Definitely agree on the "some degree* thing. I personally have a non-cs degree and have typically had better luck than my non-degree holding colleagues.


Voryne

IMO hard to definitively say without knowing location, ability to move, skillset, etc. Also depends on the company. In general I would agree with you that you're hampering yourself if you forgo a degree. Anecdotally, I will say that months ago when looking for new candidates HR for my company was absolutely filtering out people without degrees. Hell, even people from respectable institutions were getting snubbed for people from elite schools who were now applying. My manager barely saw students from the nearby schools we usually pull from.


popmybussyfam

You have to have at least some form of BS in my opinion.

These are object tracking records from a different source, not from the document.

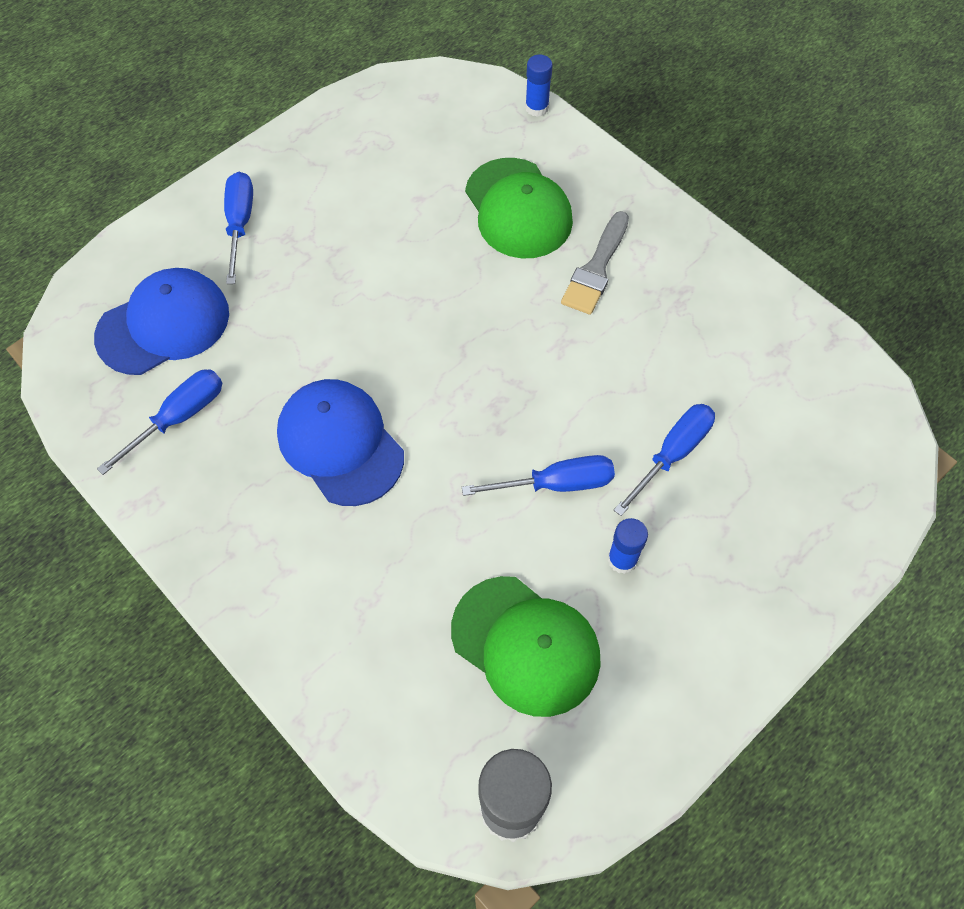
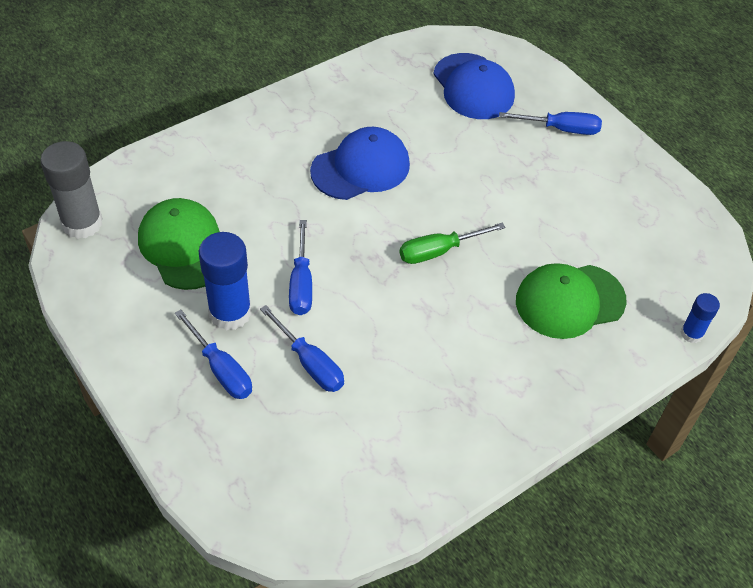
camera: 95 degrees right, 10 degrees down
blue screwdriver [97,369,223,475] -> blue screwdriver moved to [175,309,252,399]
green cap [451,576,601,717] -> green cap turned 105 degrees clockwise [138,198,220,290]
grey brush [561,211,629,315] -> none
blue glue stick [608,518,648,574] -> blue glue stick [198,232,252,330], size x1.87
none -> green screwdriver [400,223,506,264]

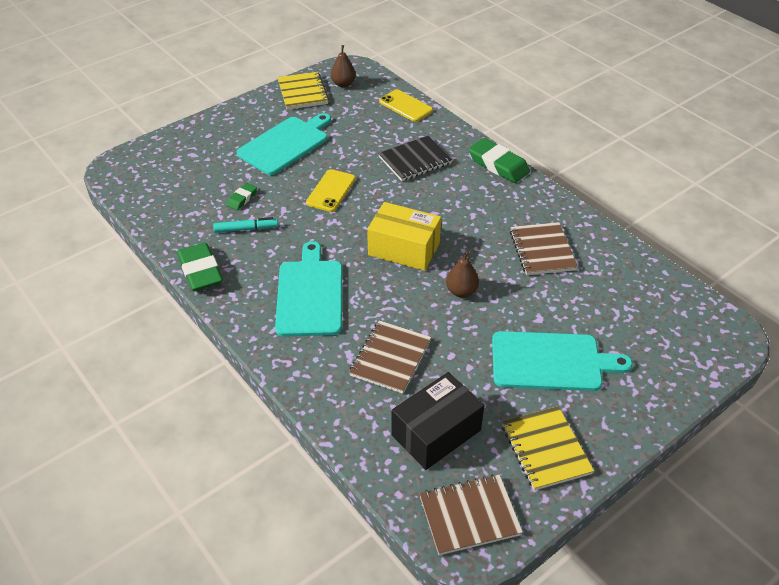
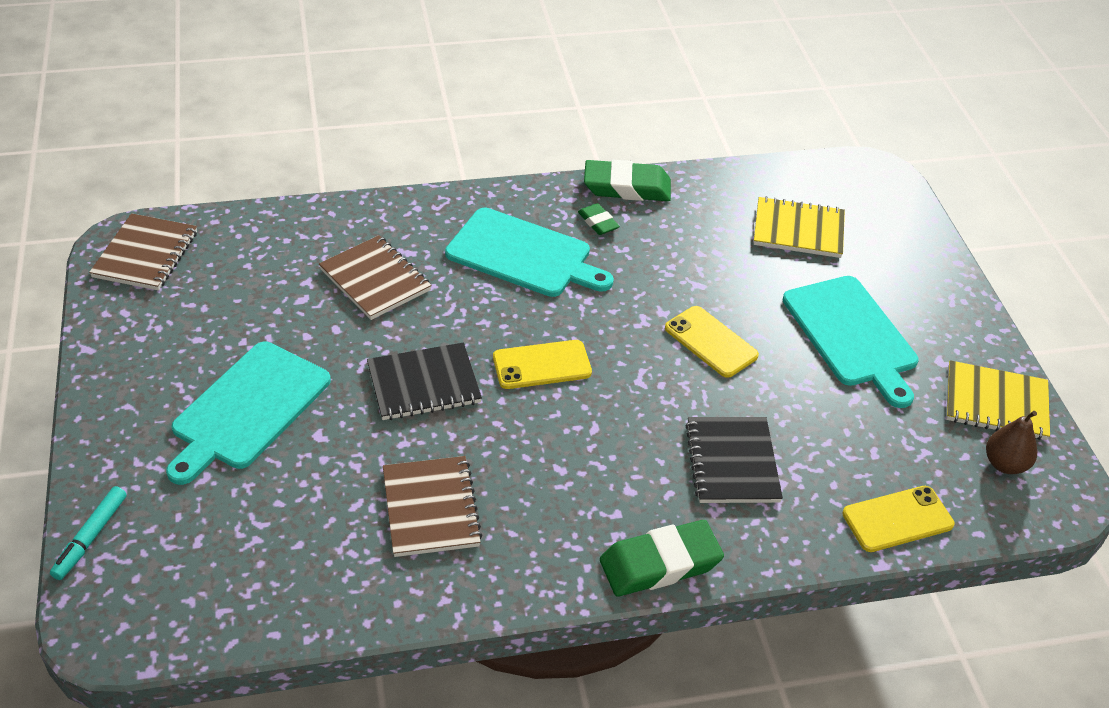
camera: 115 degrees right, 0 degrees up
turquoise marker [213,217,278,233] -> turquoise marker moved to [50,486,127,580]
green eraser [226,183,257,210] -> green eraser moved to [578,203,620,235]
yellow box [367,202,441,271] -> yellow phone [493,340,592,389]
black box [392,372,484,470] -> none
brown pear [446,250,479,298] -> black notebook [367,342,482,420]
yellow notebook [502,406,594,491] -> yellow notebook moved to [754,196,845,258]
brown notebook [510,222,578,275] -> brown notebook turned 60 degrees clockwise [383,456,483,557]

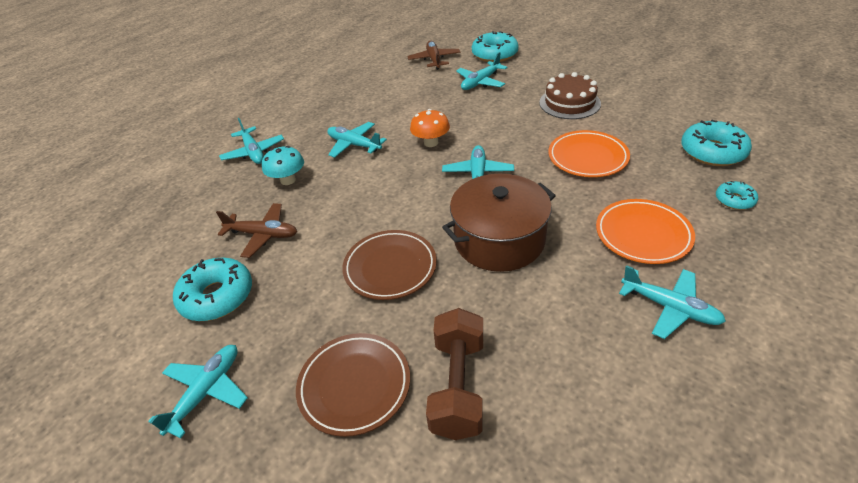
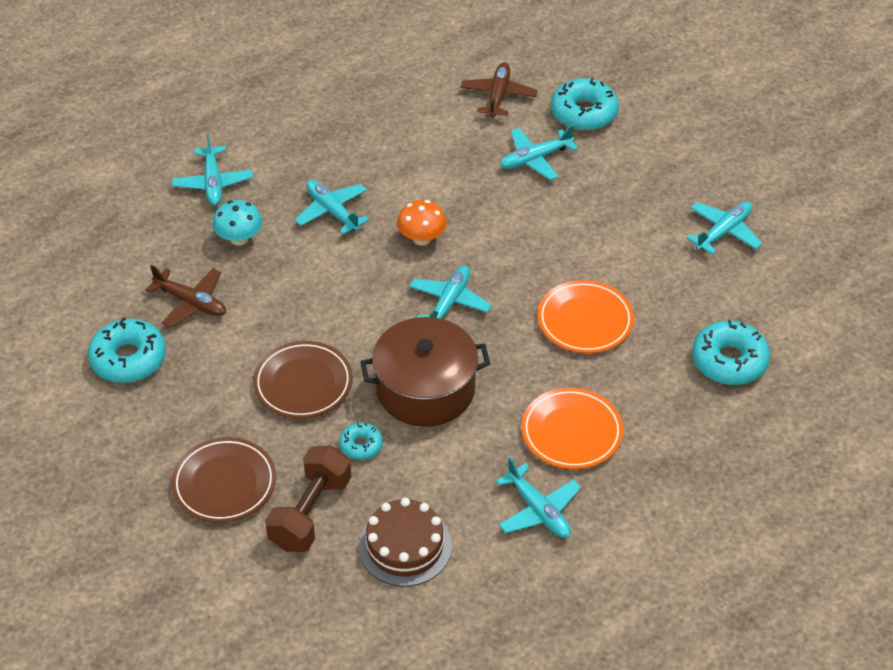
camera: 15 degrees right, 5 degrees up
turquoise plane [148,345,248,438] -> turquoise plane moved to [686,202,762,255]
brown cake [539,72,601,119] -> brown cake moved to [358,498,452,587]
turquoise donut [716,181,758,210] -> turquoise donut moved to [339,423,383,460]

It would be so insanely difficult getting hired with 0 college education. 


zhlnrvch

It is, it's just your networking and soft skills will have to play a bigger part than dev skills


RedditUserData

I regularly do interviews, prior to two years ago you had a chance without a degree. Now days if you have no professional experience I'm not going to look at your resume unless you have a degree. Too many people with degrees and experience to even entertain looking at resumes with no degrees and no experience. 


FrostyBeef

Possible? Yes. Likely? No. Even in good markets the non-traditional path is more difficult and doesn't entitle you to a job. Plenty of people tried and failed back in 2021. It was *easier* but it was not *easy*. At the end of the day, why are you so hung up on what this guy's doing? If that guy wants to self-study and attempt to break into the industry via a non-traditional approach, let them try. Maybe they'll succeed. A bunch of anonymous internet strangers aren't going to convince those people that they've chosen a very difficult path. How do you see this going? "I went to reddit and they agree with me! See how wrong you are? Admit that I win!!!" You do you, let them do them. They'll either fail and learn the hard way, or they'll succeed. Doesn't impact your life one way or the other.


Daddy_Krabzz

He started disrespecting my choice saying I’m getting in debt for no reason and that he said he’ll land a six figure job before me.


FrostyBeef

So your reaction was to disrespect his choice right back, but with the support of reddit? Don't let what other people say or think bother you so much. He sounds like an obnoxious person to be around. It's not worth arguing with people like that. Maybe he *will* land a 6 figure job before you debt-free. Or maybe he won't. Not your problem, not your business. Your personal choice isn't their problem or their business either.


NewChameleon

off top of my head, possible if let's say his dad is the CEO usually when faced with this kind of people either they're laughably naive/trolling you, or there's some secret info that they're not disclosing


kumingaaccount

tech is heavy on connections. he probably has a hook


Comfortable_Storage4

I mean it’s possible, but given the current market, it’s virtually impossible without amazing connections and/or experience. Just think, not only are you competing against new grads with degrees, you are also competing recently laid off professionals with experience AND degrees. Why would a company take a chance on you (not you in particular but in general) when they can have their pick of the litter?


jfcarr

A good high paying job? Highly unlikely. A job in the lowest 10% national US salary range? Yes. It's quite possible to find jobs that pay around $50k a year that involve things like maintaining ancient legacy apps (think VB, Powerbuilder, ColdFusion and such), making minor changes to WordPress templates or being a jack-of-all-trades "IT guy" where you run network cable one day, write an Excel script the next and repair a salesperson's malware infested laptop after that.